Monday, May 31, 2021

Military Madness

I received my draft notice in January 1969. I don't remember the exact date. I went to Key West with Stan Ferrell after getting the notice. 

Contrary to what many think I was not part of the Selective Service lottery; that didn't start until almost a year later. I was part of a massive draft during the first three months of 1969 - over 30,000 young men per month were drafted to feed the war machine in January, February, and March of 1969.

I weighed my options. The chances of getting in the National Guard or Reserves were slim at best. It seemed you had to know someone and I didn't. I went to Boston and talked to some draft resistance groups but what they proposed wasn't all that appealing (take copious amounts of drugs before the physical, feign homosexuality, or outright refuse and go to prison). I figured I was a smart guy, I drove a large tow truck, and was a budding auto mechanic so I figured I'd get some cushy job in Germany. Yeah sure. 

I was sent to Fort Dix, New Jersey for Basic Training. At the end of February. Fort Dix in the winter is not a nice place. Basic Training was eight weeks - two months. I lasted four weeks give or take. It was the weather that did me in.

I turned twenty on March 28, 1949. 

One morning while standing at attention waiting for breakfast I passed out. The Sargent thought it was just because I hadn't eaten but once I came to he sent me to 'sick call'. By myself. "Hotchkiss report to sick call!" Sure thing Sarge, I just fell flat on my back and was still wobbly but I'll get there.

So I made my way to the medical unit, kind of like an urgent care place. They looked me over, listened to my lungs, and said you need to go to the hospital for x-rays. Okay, how do I get there? I was directed to a bus stop. On my own. Again.

Now let me tell you a bit about medical care at Fort Dix in 1969. It was terrible. There had been deaths from spinal meningitis recently. It was a scandal. Add in the suicides and Dix was not a healthy place.

Anyway I made it to the hospital and got my chest x-rays. I was told to go back to the medical unit. When I got there the medic said, "Where's the x-rays?" Uh I don't know, at the hospital? So the medic did the smart thing, he told me to go back and get them! And I'd missed the bus. Thanks. It was a couple of miles and I trudged to the hospital and back with my x-rays. When the medics looked at the x-rays they said, and I'm not kidding, "You need to be in the hospital." No shit Sherlock. This time someone drove me. I was diagnosed with pneumonia in both lungs. 

I spent over a week in the main hospital. Every other day they x-rayed my chest and on the alternate days they took blood. I felt like a pin-cushion and thought I might glow in the dark. When I had recuperated enough they transferred me to the hospital annex, a run-down, one-story, group of buildings with peeling paint (probably lead based) built most likely for WWII. I spent two weeks in the annex.

By the time I was fit for duty it was too late to rejoin my unit so I was sent home for a 'rest and recuperation' of six weeks. Then I was supposed to report back to Fort Dix and start all over again. 

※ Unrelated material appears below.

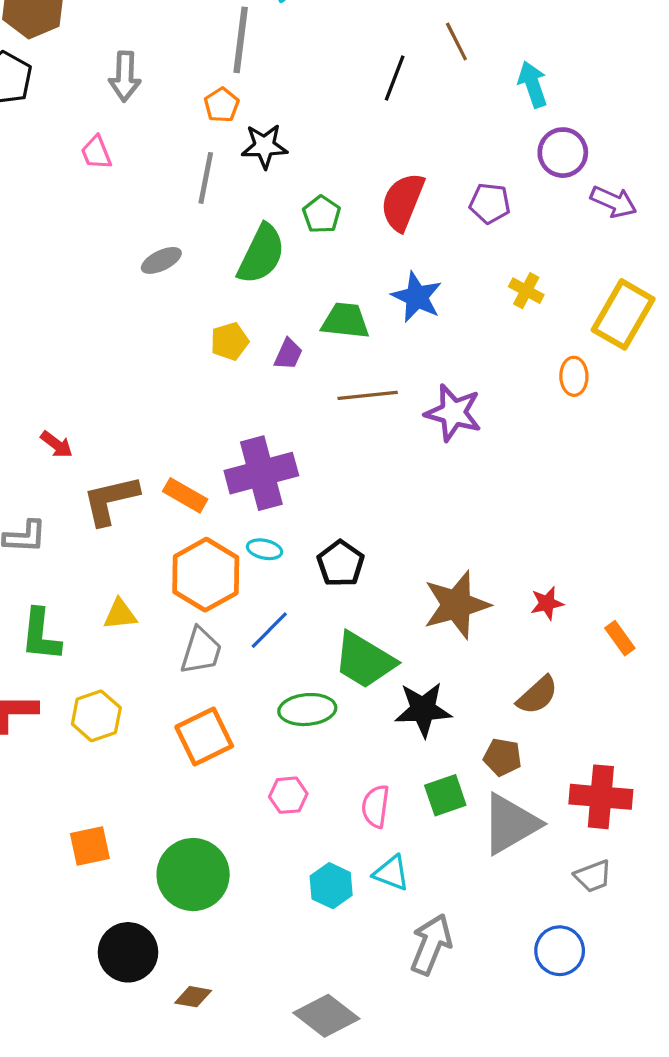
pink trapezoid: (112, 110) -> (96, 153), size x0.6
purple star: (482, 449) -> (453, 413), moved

I left Fort Dix with the clothes on my back. I took a bus from Dix to Newark airport figuring I'd get a plane home to Bradley. That didn't work out. So I took a bus from Newark to the Port Authority in New York City, where I connected with a bus to Hartford, CT. I called my mom to meet me at the Hartford bus depot. 

When I climbed down out of the bus my mom was there to meet me. She gave me a hug and I looked at her and said, "I'm not going back." She didn't believe me. 

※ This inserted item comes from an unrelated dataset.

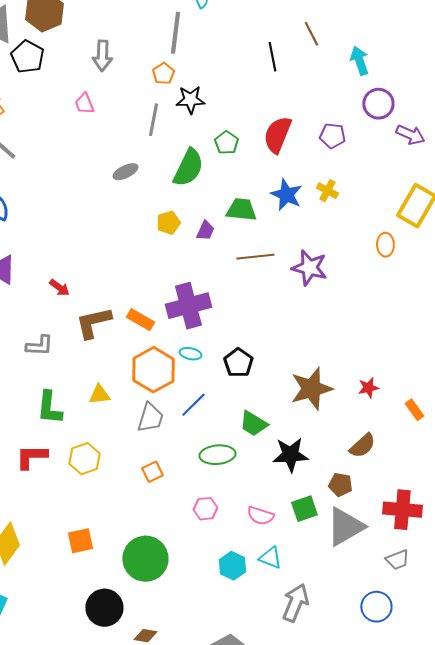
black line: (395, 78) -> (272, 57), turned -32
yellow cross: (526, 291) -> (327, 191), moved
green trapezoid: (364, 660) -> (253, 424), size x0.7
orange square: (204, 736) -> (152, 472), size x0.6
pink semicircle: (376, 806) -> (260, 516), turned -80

It seems like some people have opinions about my going AWOL. One I've heard is that I was afraid of dying. Well that's partially true. I figured the Army had one chance to kill me (pneumonia) and I survived. Once was enough. But there was more to it.

I had been against the Vietnam War for a long, long time. I really didn't want to join the military because I had a decent job and was a productive member of society. But I wasn't anti-military.

I doubt that anyone drafted wanted to die. Or be maimed. I think many of the kids drafted just thought it wouldn't happen to them. But they were wrong. Ask my friend Doug Fraser - oh wait you can’t, he died in Vietnam.

Besides not wanting to die, especially not for some ill-defined 'domino theory' war, I saw no reason to kill others. By the time I was drafted it was pretty clear to me and millions of others that the war was wrong. 

I was lucky that my family supported, or at least accepted, my decision. Doing what I did was difficult. I left my friends, family, and country. I went to Canada and became a refugee. But I wasn't alone. And I don’t regret it.